» **Directions**
After locating the line that contains "middle dip: (553, 421)", restate it and each later line word for word through the end of the records.

(Exercise input)

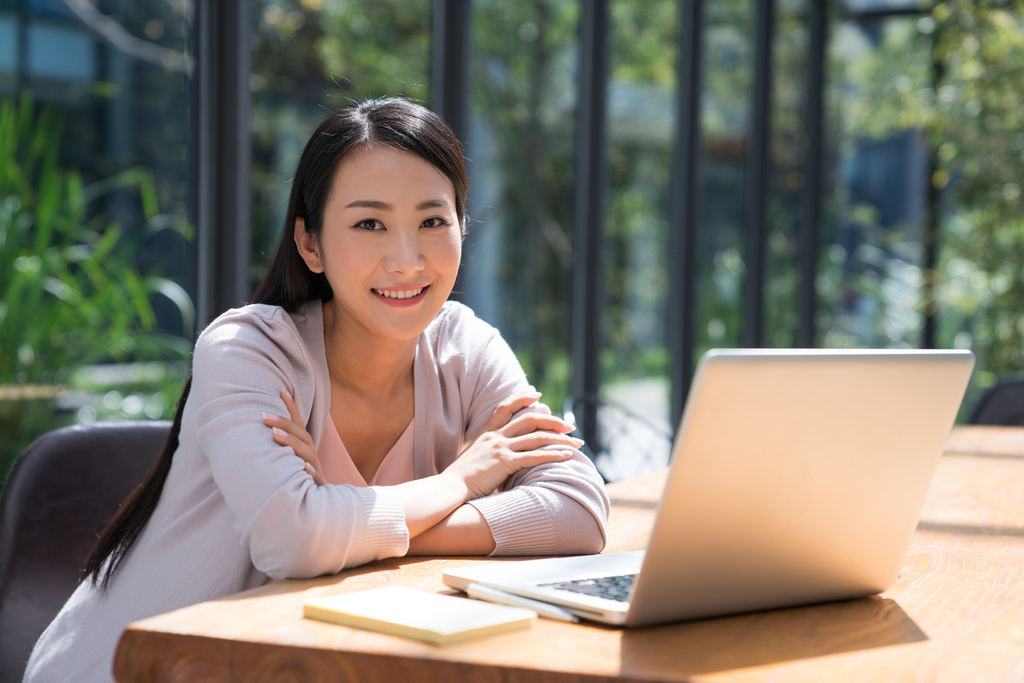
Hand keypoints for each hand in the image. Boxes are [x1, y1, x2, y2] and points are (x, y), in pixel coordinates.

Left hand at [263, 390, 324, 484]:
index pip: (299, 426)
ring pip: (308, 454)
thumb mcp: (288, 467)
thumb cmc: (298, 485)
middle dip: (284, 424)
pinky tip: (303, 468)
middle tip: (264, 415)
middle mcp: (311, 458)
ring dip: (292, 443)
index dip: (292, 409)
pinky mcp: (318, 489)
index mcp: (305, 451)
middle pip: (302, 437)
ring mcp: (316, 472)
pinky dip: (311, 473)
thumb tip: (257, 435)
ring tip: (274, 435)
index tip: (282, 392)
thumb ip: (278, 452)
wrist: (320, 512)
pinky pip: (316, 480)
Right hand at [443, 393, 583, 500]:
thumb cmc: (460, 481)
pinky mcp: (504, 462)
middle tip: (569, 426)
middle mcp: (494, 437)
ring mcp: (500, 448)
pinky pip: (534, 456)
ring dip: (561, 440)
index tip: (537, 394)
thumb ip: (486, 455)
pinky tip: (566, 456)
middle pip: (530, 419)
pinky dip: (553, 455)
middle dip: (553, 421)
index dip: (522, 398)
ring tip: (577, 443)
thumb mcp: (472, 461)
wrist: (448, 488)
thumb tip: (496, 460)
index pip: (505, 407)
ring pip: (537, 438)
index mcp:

(End Exercise input)

» **Written answer**
middle dip: (553, 421)
index dip: (522, 398)
ring tip: (577, 443)
thumb mcp: (472, 461)
wrist: (448, 488)
thumb tip: (496, 460)
index pip: (505, 407)
ring pip: (537, 438)
index mcp:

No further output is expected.